Recuerdo la primera vez que alguien dijo “me das mucha paz”, la risa ahogada como un vómito espeso que quedó a medio camino de la garganta. Era él-ella que reía. Nunca tenemos paz pero sabemos darla. Nunca vamos a estar en paz. A veces hay tregua, pero el cuerpo y la mente siguen siendo un campo de batalla.
Puedo desconocerme con todo el mundo menos con este monstruo polimorfo que acepta que le tenga confinado a cambio de concesiones que, imagino, me desfiguran. Soy mi propio retrato de Dorian Gray al precio de no haber vendido el alma, de apostar a que podía ser yo misma aire libre y jaula, represión y libertinaje, racionalidad e instinto.
Hay poco que se puede saber con seguridad. Yo creo que sólo sé una cosa: que no consigo atravesar la vida sin piedras de toque, sin puntos de anclaje que nos traigan de regreso cuando el Daño enorme de estar vivos en un mundo cruel se impone, inevitable; una mortaja helada cayendo sobre el corazón. Hay otras cosas que creo entender, como el amor, que nunca sé si nació conmigo o si nací para él (aunque me gusta imaginar que es esto último). Que nada está escrito ni es definitivo, y todo es pasible de olvido más temprano que tarde. Que nos traen a la vida para morir, que no hay mucho más que pasar por el mundo haciendo el menor daño posible.
Estiro los dedos para tocar la cabeza del gato.
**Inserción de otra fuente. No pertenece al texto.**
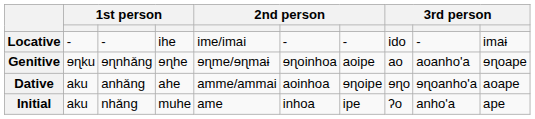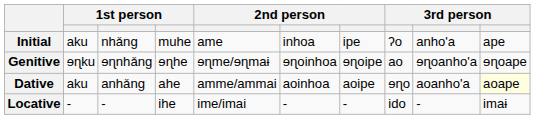rows swapped: Initial <-> Locative
Genitive | column 7: aoipe -> ɘɳoipe
Genitive | column 9: aoanho'a -> ɘɳoanho'a
Dative | column 7: ɘɳoipe -> aoipe
Dative | column 9: ɘɳoanho'a -> aoanho'a
Dative | column 10: no background -> lightyellow background
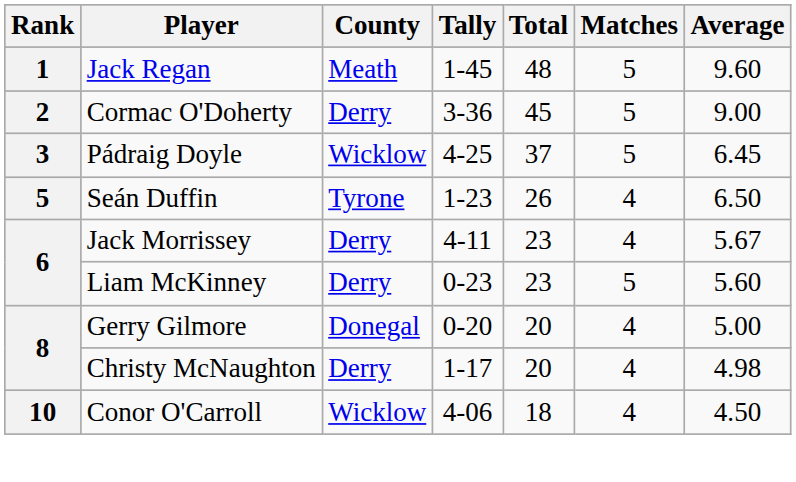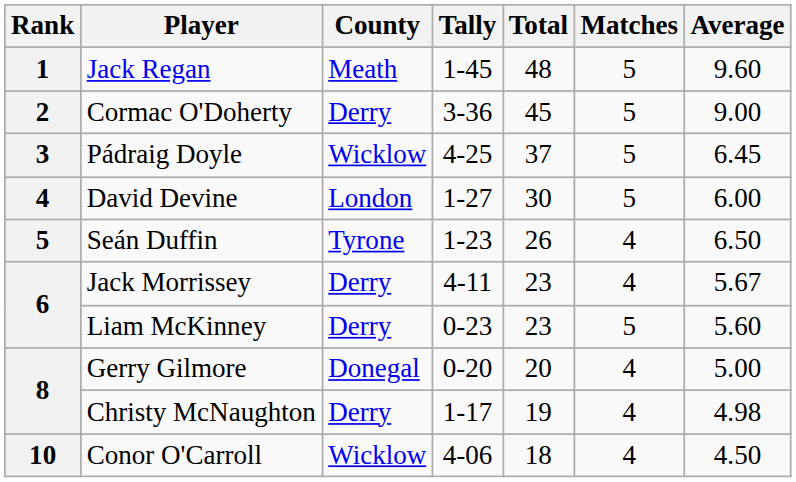+ row: 4 | David Devine | London | 1-27 | 30 | 5 | 6.00
Christy McNaughton | Total: 20 -> 19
La monstruo se mueve, me roza el corazón con una extremidad helada, me recuerda que hoy puedo morir en la ruta camino al trabajo, que es una cuestión tan azarosa como este animal llegando a casa de la forma en que lo hizo, o nosotros conociéndonos sin imaginar el final inevitable.
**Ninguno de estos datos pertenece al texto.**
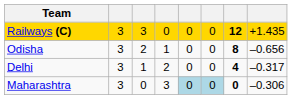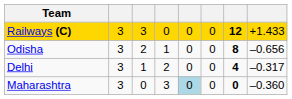Railways (C) | column 8: +1.435 -> +1.433
Maharashtra | column 6: lightblue background -> no background
Maharashtra | column 8: –0.306 -> –0.360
Empiezo a caminar, sale un sol de primavera y cada paso me aleja del punto de anclaje más fuerte que tengo, que es una casa móvil, una nave, un árbol, sólo por accidente un ser humano parecido a mí con su propio monstruo. Me pregunto, como cada día, cómo hacemos para vivir con la absoluta conciencia de que todo lo que amamos puede faltar en cualquier momento.